- Task to carry out
Could you reproduce every record below exactly as it stands?

[Records from a dataset]
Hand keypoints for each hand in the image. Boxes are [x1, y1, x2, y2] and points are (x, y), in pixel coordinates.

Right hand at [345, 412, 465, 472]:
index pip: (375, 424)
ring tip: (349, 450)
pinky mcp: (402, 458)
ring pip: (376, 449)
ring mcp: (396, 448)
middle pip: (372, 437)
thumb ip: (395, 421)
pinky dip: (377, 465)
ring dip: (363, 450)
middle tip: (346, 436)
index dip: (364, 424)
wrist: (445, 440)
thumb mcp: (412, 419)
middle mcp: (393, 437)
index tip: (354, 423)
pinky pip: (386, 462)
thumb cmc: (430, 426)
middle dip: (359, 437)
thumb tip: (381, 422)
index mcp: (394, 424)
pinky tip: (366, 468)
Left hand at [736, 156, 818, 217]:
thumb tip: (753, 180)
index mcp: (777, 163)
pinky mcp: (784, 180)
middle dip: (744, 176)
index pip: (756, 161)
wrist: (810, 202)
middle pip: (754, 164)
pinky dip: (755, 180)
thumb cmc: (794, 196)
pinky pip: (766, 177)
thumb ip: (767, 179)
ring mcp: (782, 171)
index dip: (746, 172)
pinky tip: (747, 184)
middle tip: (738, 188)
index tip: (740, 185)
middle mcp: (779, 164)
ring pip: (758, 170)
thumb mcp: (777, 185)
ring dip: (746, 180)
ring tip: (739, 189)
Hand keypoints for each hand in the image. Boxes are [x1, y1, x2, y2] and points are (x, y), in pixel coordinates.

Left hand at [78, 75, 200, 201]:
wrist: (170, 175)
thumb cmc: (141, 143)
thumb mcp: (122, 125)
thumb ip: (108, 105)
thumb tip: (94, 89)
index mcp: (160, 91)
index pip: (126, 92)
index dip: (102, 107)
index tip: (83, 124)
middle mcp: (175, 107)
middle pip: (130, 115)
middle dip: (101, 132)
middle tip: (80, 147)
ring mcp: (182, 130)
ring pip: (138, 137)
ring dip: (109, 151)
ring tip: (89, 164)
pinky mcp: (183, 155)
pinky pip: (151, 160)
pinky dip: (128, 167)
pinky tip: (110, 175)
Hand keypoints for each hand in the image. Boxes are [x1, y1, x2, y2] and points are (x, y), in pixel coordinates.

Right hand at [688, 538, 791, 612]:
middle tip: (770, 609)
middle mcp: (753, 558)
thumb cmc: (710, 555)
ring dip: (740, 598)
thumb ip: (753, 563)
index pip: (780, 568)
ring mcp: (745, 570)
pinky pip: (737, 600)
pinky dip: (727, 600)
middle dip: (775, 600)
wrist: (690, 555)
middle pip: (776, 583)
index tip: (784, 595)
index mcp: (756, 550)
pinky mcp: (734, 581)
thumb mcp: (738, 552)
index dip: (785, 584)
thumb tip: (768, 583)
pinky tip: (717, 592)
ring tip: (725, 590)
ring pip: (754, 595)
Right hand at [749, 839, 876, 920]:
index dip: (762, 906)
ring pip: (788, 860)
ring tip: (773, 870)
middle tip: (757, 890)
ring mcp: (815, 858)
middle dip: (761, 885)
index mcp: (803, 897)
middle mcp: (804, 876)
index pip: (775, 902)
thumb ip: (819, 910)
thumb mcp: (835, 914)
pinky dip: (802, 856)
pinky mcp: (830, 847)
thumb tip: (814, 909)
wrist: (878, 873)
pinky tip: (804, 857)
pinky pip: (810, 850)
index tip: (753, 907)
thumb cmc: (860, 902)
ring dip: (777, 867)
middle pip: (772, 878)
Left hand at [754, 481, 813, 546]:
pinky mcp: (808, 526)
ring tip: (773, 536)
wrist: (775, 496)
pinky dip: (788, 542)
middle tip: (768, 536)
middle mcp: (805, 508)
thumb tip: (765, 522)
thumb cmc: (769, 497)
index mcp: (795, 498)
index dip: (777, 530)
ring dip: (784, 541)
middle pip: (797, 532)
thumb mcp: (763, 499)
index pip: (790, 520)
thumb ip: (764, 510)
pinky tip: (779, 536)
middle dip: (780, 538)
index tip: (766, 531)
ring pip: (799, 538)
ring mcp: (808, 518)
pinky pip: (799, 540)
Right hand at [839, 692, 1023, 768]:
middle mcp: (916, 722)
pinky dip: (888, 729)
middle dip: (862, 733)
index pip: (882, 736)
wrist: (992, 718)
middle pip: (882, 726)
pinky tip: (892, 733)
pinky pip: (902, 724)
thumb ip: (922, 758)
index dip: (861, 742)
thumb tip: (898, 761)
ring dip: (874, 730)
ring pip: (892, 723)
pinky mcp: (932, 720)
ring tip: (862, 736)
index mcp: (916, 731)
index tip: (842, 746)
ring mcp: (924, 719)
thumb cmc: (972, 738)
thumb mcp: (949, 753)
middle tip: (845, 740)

- Answer section
Hand keypoints for each hand in the image. Boxes are [x1, y1, x2, y2] and points are (x, y), in pixel coordinates.

Right hand at [345, 412, 465, 472]:
index pip: (375, 424)
ring tip: (349, 450)
pinky mcp: (402, 458)
ring pip: (376, 449)
ring mcp: (396, 448)
middle pip: (372, 437)
thumb ip: (395, 421)
pinky dip: (377, 465)
ring dip: (363, 450)
middle tip: (346, 436)
index dip: (364, 424)
wrist: (445, 440)
thumb mcp: (412, 419)
middle mcp: (393, 437)
index tip: (354, 423)
pinky pip: (386, 462)
thumb cmc: (430, 426)
middle dip: (359, 437)
thumb tip: (381, 422)
index mcp: (394, 424)
pinky tip: (366, 468)
Left hand at [736, 156, 818, 217]:
thumb tip: (753, 180)
index mcp: (777, 163)
pinky mcp: (784, 180)
middle dip: (744, 176)
index pip: (756, 161)
wrist: (810, 202)
middle pip: (754, 164)
pinky dip: (755, 180)
thumb cmc: (794, 196)
pinky pip: (766, 177)
thumb ip: (767, 179)
ring mcp: (782, 171)
index dip: (746, 172)
pinky tip: (747, 184)
middle tip: (738, 188)
index tip: (740, 185)
middle mcp: (779, 164)
ring pip: (758, 170)
thumb mcp: (777, 185)
ring dip: (746, 180)
ring tip: (739, 189)
Hand keypoints for each hand in the image. Boxes are [x1, y1, x2, y2] and points are (x, y), in pixel coordinates.

Left hand at [78, 75, 200, 201]:
wrist: (170, 175)
thumb cmc: (141, 143)
thumb mcp: (122, 125)
thumb ip: (108, 105)
thumb tip: (94, 89)
index mcp: (160, 91)
index pip: (126, 92)
index dip: (102, 107)
index tip: (83, 124)
middle mcp: (175, 107)
middle pip: (130, 115)
middle dip: (101, 132)
middle tip: (80, 147)
ring mcp: (182, 130)
ring pip: (138, 137)
ring dip: (109, 151)
ring tip: (89, 164)
pinky mcp: (183, 155)
pinky pip: (151, 160)
pinky dip: (128, 167)
pinky tip: (110, 175)
Hand keypoints for each hand in the image. Boxes are [x1, y1, x2, y2] and points are (x, y), in pixel coordinates.

Right hand at [688, 538, 791, 612]:
middle tip: (770, 609)
middle mcp: (753, 558)
thumb cmc: (710, 555)
ring dip: (740, 598)
thumb ip: (753, 563)
index pip: (780, 568)
ring mcp: (745, 570)
pinky pip: (737, 600)
pinky dip: (727, 600)
middle dip: (775, 600)
wrist: (690, 555)
middle pip: (776, 583)
index tip: (784, 595)
index mcp: (756, 550)
pinky mcp: (734, 581)
thumb mcp: (738, 552)
index dip: (785, 584)
thumb tip: (768, 583)
pinky tip: (717, 592)
ring tip: (725, 590)
ring pip: (754, 595)
Right hand at [749, 839, 876, 920]:
index dip: (762, 906)
ring pip: (788, 860)
ring tip: (773, 870)
middle tip: (757, 890)
ring mcp: (815, 858)
middle dip: (761, 885)
index mcp: (803, 897)
middle mcp: (804, 876)
index pip: (775, 902)
thumb ip: (819, 910)
thumb mcp: (835, 914)
pinky dip: (802, 856)
pinky mcp: (830, 847)
thumb tip: (814, 909)
wrist: (878, 873)
pinky tip: (804, 857)
pinky pip: (810, 850)
index tip: (753, 907)
thumb cmc: (860, 902)
ring dip: (777, 867)
middle pip: (772, 878)
Left hand at [754, 481, 813, 546]:
pinky mcp: (808, 526)
ring tip: (773, 536)
wrist: (775, 496)
pinky dip: (788, 542)
middle tip: (768, 536)
middle mcp: (805, 508)
thumb tip: (765, 522)
thumb cmc: (769, 497)
index mcp: (795, 498)
index dip: (777, 530)
ring dip: (784, 541)
middle pip: (797, 532)
thumb mcp: (763, 499)
index pip: (790, 520)
thumb ip: (764, 510)
pinky tip: (779, 536)
middle dip: (780, 538)
index tip: (766, 531)
ring pip: (799, 538)
ring mcp: (808, 518)
pinky pip: (799, 540)
Right hand at [839, 692, 1023, 768]:
middle mcp: (916, 722)
pinky dip: (888, 729)
middle dip: (862, 733)
index pip: (882, 736)
wrist: (992, 718)
middle pip: (882, 726)
pinky tip: (892, 733)
pinky pip: (902, 724)
thumb ip: (922, 758)
index dip: (861, 742)
thumb tip: (898, 761)
ring dip: (874, 730)
ring pip: (892, 723)
pinky mcp: (932, 720)
ring tip: (862, 736)
index mcp: (916, 731)
index tip: (842, 746)
ring mcp: (924, 719)
thumb cmc: (972, 738)
thumb mcp: (949, 753)
middle tip: (845, 740)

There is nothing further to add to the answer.